環境的瑕疵の事例としては、近隣建物から発生する騒音や振動、異臭が挙げられます。
また、権利が認められている日照や眺望に関する問題も環境的瑕疵となるのです。
他には、近隣にごみ焼却場や廃棄物処理施設がある場合は臭いが気になる場合があり、遊戯施設などがあると騒音の問題があり環境的瑕疵となります。
さらに、近くに反社会的組織の事務所があり、迷惑行為が行われている場合は環境的瑕疵と捉えられる場合が多いです。

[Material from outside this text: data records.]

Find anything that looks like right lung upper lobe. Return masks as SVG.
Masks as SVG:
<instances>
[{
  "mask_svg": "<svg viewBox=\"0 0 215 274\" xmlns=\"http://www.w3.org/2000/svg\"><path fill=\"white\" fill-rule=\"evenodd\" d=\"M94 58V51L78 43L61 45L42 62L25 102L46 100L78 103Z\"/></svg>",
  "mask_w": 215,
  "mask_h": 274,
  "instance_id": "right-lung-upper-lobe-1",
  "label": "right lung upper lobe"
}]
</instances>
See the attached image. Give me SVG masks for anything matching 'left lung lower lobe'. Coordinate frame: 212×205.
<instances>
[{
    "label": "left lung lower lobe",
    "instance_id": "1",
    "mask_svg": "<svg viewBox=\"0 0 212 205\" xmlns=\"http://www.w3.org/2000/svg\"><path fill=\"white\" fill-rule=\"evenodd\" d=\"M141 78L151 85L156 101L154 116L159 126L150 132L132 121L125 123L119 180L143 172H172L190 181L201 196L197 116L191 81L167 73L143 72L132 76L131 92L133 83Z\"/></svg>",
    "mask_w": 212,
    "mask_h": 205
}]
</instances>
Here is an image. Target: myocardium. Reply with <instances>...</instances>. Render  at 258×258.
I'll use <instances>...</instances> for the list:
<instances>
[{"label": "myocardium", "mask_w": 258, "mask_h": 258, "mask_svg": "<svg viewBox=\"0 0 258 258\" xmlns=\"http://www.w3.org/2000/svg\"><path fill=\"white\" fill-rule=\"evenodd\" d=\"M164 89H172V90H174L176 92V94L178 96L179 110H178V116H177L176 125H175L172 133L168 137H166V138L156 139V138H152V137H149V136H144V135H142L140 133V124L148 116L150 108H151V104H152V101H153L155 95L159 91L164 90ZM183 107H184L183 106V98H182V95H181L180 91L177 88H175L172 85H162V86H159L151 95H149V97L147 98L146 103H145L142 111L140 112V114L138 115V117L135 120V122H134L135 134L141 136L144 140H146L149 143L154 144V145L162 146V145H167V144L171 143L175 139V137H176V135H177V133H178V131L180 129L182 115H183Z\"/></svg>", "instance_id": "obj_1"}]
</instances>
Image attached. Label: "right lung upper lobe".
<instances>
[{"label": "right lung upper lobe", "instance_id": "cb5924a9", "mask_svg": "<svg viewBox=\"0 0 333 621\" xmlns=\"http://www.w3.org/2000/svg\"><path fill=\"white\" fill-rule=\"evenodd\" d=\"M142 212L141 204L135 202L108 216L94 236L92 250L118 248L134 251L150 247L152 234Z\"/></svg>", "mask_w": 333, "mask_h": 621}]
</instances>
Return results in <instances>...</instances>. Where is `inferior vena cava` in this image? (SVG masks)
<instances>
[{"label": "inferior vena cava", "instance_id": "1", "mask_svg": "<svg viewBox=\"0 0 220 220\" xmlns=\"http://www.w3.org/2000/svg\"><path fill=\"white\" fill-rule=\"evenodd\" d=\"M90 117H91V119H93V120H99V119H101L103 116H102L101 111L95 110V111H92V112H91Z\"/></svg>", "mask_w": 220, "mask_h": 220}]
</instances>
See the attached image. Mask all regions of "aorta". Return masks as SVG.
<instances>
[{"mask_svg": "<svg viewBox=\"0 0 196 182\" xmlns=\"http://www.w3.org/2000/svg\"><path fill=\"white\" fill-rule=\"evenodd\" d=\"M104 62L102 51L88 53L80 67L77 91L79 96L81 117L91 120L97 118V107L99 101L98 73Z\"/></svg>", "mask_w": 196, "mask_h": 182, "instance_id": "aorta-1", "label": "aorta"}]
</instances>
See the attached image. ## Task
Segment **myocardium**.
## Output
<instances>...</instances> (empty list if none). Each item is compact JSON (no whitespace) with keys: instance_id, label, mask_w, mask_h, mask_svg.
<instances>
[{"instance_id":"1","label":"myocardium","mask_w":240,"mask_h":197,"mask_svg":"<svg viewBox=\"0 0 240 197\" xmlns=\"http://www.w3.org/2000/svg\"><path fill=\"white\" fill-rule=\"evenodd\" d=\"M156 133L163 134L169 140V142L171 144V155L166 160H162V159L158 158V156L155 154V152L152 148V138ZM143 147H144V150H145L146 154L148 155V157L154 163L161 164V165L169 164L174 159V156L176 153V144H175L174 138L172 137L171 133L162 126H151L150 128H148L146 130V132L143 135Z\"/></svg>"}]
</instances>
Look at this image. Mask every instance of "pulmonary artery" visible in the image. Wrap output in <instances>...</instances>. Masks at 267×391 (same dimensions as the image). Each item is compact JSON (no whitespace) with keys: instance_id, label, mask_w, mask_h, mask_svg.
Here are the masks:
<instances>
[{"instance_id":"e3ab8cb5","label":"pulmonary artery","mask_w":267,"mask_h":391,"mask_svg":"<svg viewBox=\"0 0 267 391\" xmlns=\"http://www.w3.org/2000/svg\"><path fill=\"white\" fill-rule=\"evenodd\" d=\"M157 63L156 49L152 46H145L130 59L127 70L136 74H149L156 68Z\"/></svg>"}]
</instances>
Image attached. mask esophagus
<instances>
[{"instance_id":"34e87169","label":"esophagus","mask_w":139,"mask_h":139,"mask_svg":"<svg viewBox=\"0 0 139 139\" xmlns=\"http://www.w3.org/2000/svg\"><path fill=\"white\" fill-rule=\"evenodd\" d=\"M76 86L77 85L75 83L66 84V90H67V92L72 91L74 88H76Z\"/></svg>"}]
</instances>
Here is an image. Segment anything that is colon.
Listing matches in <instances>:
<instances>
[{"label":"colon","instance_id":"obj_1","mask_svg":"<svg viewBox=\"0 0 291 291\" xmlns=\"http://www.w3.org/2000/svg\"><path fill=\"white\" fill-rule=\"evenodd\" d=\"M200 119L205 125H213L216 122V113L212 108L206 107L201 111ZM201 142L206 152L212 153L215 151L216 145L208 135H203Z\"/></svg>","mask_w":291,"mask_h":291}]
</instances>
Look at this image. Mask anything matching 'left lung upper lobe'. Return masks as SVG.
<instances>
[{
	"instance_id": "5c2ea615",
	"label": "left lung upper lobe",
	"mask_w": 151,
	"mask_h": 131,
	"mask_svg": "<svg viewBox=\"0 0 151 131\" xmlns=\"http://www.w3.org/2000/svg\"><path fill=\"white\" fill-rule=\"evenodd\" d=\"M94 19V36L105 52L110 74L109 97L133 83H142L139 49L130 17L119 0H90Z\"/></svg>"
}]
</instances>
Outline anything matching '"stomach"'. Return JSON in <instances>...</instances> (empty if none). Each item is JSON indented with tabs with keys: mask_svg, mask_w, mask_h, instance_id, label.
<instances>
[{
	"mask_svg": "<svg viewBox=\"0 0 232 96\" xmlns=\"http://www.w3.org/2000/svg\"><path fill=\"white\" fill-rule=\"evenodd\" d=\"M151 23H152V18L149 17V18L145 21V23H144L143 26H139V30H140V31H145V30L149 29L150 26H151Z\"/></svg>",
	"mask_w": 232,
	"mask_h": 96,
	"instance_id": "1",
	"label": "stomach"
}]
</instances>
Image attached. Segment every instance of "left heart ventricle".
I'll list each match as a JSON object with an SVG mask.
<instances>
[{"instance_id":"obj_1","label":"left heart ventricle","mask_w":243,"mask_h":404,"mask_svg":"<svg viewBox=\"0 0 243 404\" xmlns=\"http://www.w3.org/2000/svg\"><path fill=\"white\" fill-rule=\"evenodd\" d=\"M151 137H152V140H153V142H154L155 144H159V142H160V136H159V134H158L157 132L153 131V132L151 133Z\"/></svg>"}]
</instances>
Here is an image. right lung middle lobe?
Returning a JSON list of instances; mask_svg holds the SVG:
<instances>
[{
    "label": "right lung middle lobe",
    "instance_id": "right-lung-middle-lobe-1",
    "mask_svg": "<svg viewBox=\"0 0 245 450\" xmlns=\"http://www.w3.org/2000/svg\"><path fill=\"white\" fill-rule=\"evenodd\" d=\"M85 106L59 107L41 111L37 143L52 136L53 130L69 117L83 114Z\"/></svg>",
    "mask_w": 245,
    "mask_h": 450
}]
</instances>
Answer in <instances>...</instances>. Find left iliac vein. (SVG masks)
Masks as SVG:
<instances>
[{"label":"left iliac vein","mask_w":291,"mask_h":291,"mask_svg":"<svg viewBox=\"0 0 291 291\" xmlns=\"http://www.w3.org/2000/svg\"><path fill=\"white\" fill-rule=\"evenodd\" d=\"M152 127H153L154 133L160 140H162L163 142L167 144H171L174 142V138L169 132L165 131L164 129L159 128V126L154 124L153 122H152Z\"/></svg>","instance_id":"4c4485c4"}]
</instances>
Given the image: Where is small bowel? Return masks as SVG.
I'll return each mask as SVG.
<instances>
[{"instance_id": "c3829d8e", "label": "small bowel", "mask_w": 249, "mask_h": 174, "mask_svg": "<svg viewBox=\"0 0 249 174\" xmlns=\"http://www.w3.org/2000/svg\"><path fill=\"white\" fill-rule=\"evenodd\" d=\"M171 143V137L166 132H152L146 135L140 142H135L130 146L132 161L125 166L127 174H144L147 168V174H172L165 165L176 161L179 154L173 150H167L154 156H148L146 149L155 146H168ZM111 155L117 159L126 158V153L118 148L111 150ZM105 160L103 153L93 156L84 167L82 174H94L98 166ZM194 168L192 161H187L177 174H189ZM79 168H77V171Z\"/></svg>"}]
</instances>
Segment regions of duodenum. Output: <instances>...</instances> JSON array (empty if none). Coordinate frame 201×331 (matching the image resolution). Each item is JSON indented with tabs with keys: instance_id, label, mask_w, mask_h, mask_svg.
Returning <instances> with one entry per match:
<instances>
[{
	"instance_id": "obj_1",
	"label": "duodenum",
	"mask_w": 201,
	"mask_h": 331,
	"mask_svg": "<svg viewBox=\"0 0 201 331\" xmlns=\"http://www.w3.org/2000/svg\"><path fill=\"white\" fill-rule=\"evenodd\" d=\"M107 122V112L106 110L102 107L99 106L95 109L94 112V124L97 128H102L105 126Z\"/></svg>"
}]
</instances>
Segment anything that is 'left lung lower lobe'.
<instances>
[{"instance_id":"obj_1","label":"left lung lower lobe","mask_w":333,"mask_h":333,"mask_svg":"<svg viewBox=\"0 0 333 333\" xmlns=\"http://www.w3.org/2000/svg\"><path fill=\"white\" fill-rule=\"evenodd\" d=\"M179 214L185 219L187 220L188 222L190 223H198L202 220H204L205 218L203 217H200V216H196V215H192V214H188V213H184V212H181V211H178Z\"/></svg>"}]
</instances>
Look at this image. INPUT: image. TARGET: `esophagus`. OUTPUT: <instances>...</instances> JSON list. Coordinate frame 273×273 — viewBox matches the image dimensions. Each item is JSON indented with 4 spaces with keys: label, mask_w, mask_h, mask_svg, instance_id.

なお、反社会的組織の事務所が近隣にある場合、心理的な瑕疵にもなります。
一方で、環境的瑕疵と捉えられがちな公害などの問題については、物理的瑕疵や法的瑕疵と考えるのが一般的です。
種類④法的瑕疵
法的瑕疵とは、法令などにより自由な利用が阻害されていたり、法令に違反していたりする状態を指します。
法的瑕疵物件の場合、具体的には以下の法令で規制を受けた状態を指します。
- 都市計画法
- 建築基準法
- 消防法
上記法令などにより、建ぺい率や容積率に制限がかかったり、接道義務によって制限があったりする物件が、法令瑕疵物件となるのです。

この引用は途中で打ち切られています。